SOULAGES. Une autre lumière. Peintures sur papier. Nous avons rendu compte à plusieurs reprises des expositions consacrées à Pierre Soulages (1919-2022), en particulier au Centre Pompidou en 2009 (Lettre 116), à la Fondation Pierre Gianadda à Martigny en Suisse en 2018 (Lettre 461), au Louvre en 2020 (Lettre 495) et bien sûr dans son musée à Rodez (Lettre 523). À côté de ses toiles et de ses bronzes, il y avait toujours des peintures sur papier. Mais ici, l’exposition est exclusivement consacrée à ces dernières, une première en France. 130 œuvres sont exposées, dont plus d’une trentaine inédites, sur les quelque 800 qu’il peignit et conserva longtemps dans ses ateliers à Paris et à Sète.
Le parcours suit un ordre chronologique depuis ses tout premiers dessins d'après modèle réalisés lorsque Soulages était élève à l’École des Beaux-Arts de Montpellier en 1941-42, jusqu’à ses dernières œuvres sur papier en 2004.
C’est pendant la guerre, en 1942, qu’il découvre l’art abstrait dans un article de Signal consacré à l’art «dégénéré». Il y voit, entre autres, un tableau de Mondrian, qu’il qualifie d’«art né de la division d’un rectangle, fondé sur les rapports géométriques». Dès lors Soulages se lance dans l’art abstrait et ne le quittera plus. Sur le papier, il commence par des fusains puis opte pour le brou de noix, une matière ordinaire utilisée par les menuisiers pour teindre le bois, dont il aime les qualités de transparence et d’opacité et également de luminosité en contraste avec le blanc du papier. Il emploie aussi l’encre et la gouache mais n’abandonne jamais le brou de noix, jusqu’en 2004, l’étalant avec des outils de peintres en bâtiment.

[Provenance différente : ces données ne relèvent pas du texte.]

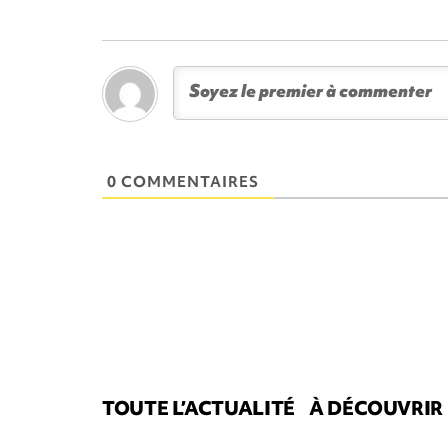
0 COMMENTAIRES
TOUTE L’ACTUALITÉ
À DÉCOUVRIR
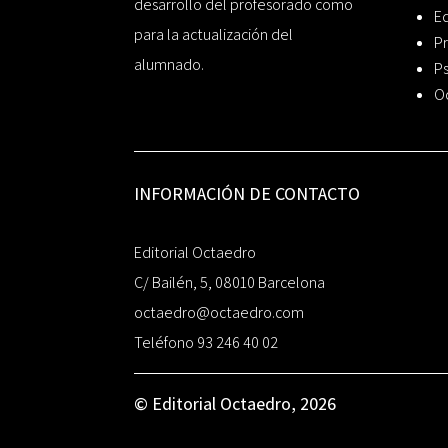
desarrollo del profesorado como
Ed
para la actualización del
Pr
alumnado.
Ps
O
INFORMACIÓN DE CONTACTO
Editorial Octaedro
C/ Bailén, 5, 08010 Barcelona
octaedro@octaedro.com
Teléfono 93 246 40 02
© Editorial Octaedro, 2026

En 1948, le docteur Ottomar Domnik, amateur d’art abstrait, organise une tournée de peintres abstraits dans sept musées allemands. Non seulement Soulages, de loin le plus jeunes des peintres sélectionnés, en fait partie mais c’est l’un de ses brous de noix qui est choisi pour l’affiche. Cette exposition rencontre un grand succès et lance la carrière de Soulages. Celui-ci est exposé dès 1954 et pendant les dix années suivantes à la galerie Kootz à New York, tandis qu’il expose peu en France. En 1957, la galerie Berggruen présente à Paris ses gouaches et ses eaux-fortes. Peu à peu Soulages est exposé dans le monde entier, ce qui confirme sa stature internationale, et présente chaque fois, à partir des années 1960, des peintures sur papier à côté de ses toiles, preuve de l’importance qu’il leur attache.
Tout au long de sa carrière, Soulages ne cesse de rechercher de nouvelles techniques, utilisant toutes sortes d’outils, qu’il invente, fabrique ou fait fabriquer. En 1977 et 1978 il réalise une centaine de grandes gouaches vinyliques dont certaines, comme dans ses toiles de cette période, laissent place à la couleur bleue. En 1979, il commence une nouvelle phase, qu’il appelle l’outrenoir, et délaisse la peinture sur papier mais sans l’abandonner. Il se lance alors dans des peintures de grands formats, dont certaines traitées à la mine de plomb sur fond noir, une nouveauté pour lui.
Toutes ces périodes, des années 1940 jusqu’en 2004, sont abondamment illustrées avec des peintures de toutes sortes qui montrent l’inventivité de leur auteur. Une exposition remarquable bénéficiant d’une scénographie bien adaptée. Signalons également, certains jours, une expérience en réalité virtuelle, Outrenoir, sur le travail de l’artiste. R.P. Musée du Luxembourg 6e. Jusqu’au 11 janvier 2026. Lien : www.museeduluxembourg.fr.